The thin lines that create the designs on the surfaces are made with human hair brushes.  Five, six, seven strands attached to a stick or a Bic pen.  No more.  Keeping the tools as simple as possible also contrasts with the intricacy of the design.  A broken knife and an old worn spoon make wonders when building a perfectly symmetrical vase the same way the simple brush will transform it into the most delicate object.  “I may not be a potter,” my daughter said when she realized the woman and girl we saw on a road side were picking cow dung to be used later for fuel to fire their pottery.  For most of my pieces I use cottonwood bark or the pinewood of the dead trees.  The next time I fired a vase I used some cow dung trying to explain the differences and similarities to my five years old girl.  Sometimes weeks of continuous work are spent on a single piece so I am not fighting technology when it comes to firing one of those.  Thus an electric kiln is used instead.

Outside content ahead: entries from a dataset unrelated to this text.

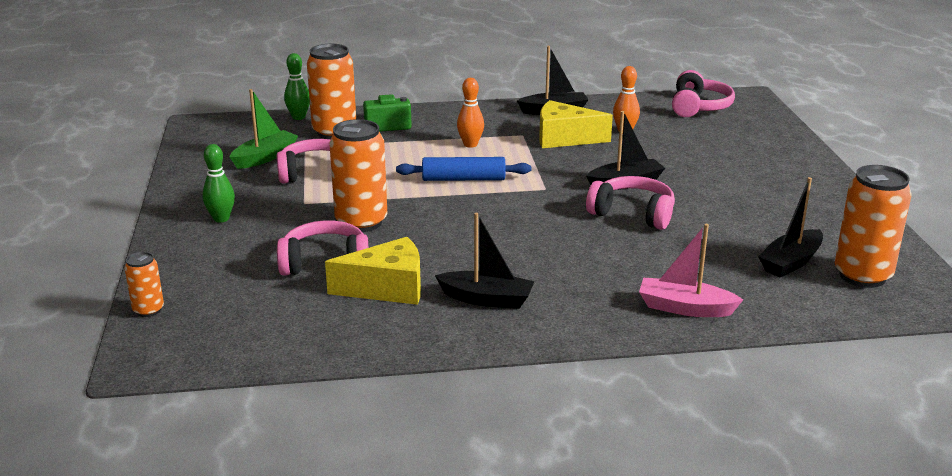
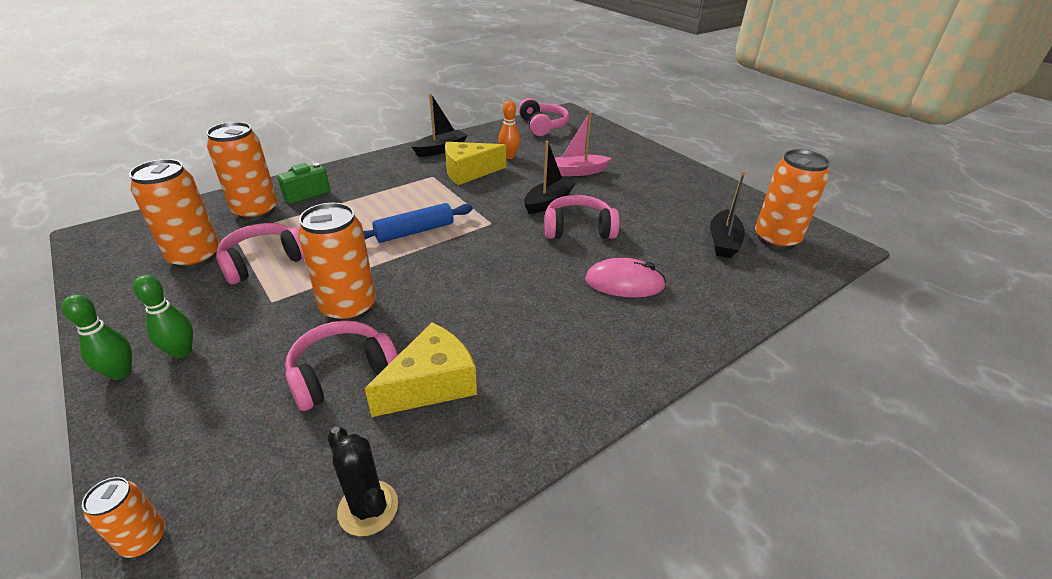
camera: 30 degrees left, 10 degrees up
(265, 157) = (195, 257): green boat -> orange can
(289, 339) = (368, 508): none -> black cactus
(298, 117) = (208, 203): green bowling pin -> green bowling pin (121, 373)
(470, 144) = (395, 195): orange bowling pin -> none
(487, 299) = (536, 362): black boat -> none
(632, 268) = (624, 283): none -> pink mouse
(685, 308) = (698, 311): pink boat -> pink boat (577, 172)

Knot Sculpture, Spiral and Fire

Working on an art form without representing “real” beings or situations makes it difficult to convey the meaning or sense of the artwork.  Usually my artwork has no apparent meaning.  It is abstract.  Pieces with no other function than to be.  Senseless if you want.  If so, it may be meaningful only to its maker.  As a friend would say, “Don’t make me smoke your mental masturbations.” For the excitement behind an idea is yours and only yours and mean nothing to anybody else.  And so again I barely talk about the ideas behind my artwork.  They should speak by themselves.  I hope some of them do.

 

Etching The Knot
Etching the Knot piece

 

Painting The Spiral
Painting the Spiral piece

 

The sculpture represents a square knot which is used to join two different cords into a single piece.  Despite the fact that the square knot is quite strong and well-ordered, it is not one of the most recommended given its potential instability.  In this sculpture, one of the cords has a patterned texture as well as a red painted design.  The second cord has a burnished finish as well as a white painted design.  Although the two cords have quite different finishes, it still can be appreciated they both are made with the same clay.  This is the way I tried to symbolize the concept of marriage.  Two people, very different from each other but made out of the same matter, united to create a single body.  Similarly to the square knot, marriage is a “potentially unstable” union but by working correctly it is the highest representation of family and a society.

 

Spiral
Diego Valles, Spiral, clay, 2013

 

The spiral pot is a piece inspired by the graphic work of M.C.Escher particularly by Bound of Union.  The two connected spirals picturing a man and woman heads.  They are missing half of their faces to the negative space of Escher’s design.  My spiral started as a whole simple pot.  The painted design ran over its entire surface.  Then the spiral was sketched over the spherical shape of the pot regardless of the part of the painted design it was going over.  The spiral is cut away from the pot and what is left is another spiral, a clay spring I must say for it behaves as such mechanical device.  The painted design is also a spiral, cut out of a piece of paper then stretched and curved …

 

Knot
Diego Valles, Knot, clay, 2013

 

If you want a meaning behind a spiral, you may name it: origin, cycle, migration, etc.  But beyond all that, even beyond the beauty of the object its purpose was to prove myself that if I can imagine it, it can be done.  The Fire piece started as most of my creations, as a mistake.  I have the painful custom of not letting a piece go.  Even when they scream at me with every crack “let me go, I don’t want to be.”  Both pieces forming the fire composition broke at a point or two … or three.  But  since the meaning may be the lesson the practice teaches you, I just kept modifying  the shapes until they were satisfied with themselves for I believe many times the pieces choose their shapes and I am just the tool they use to take form.  Most of my clay pieces may not have a meaning but at the end they have a purpose, to teach me a lesson and hopefully to inspire others through their beauty.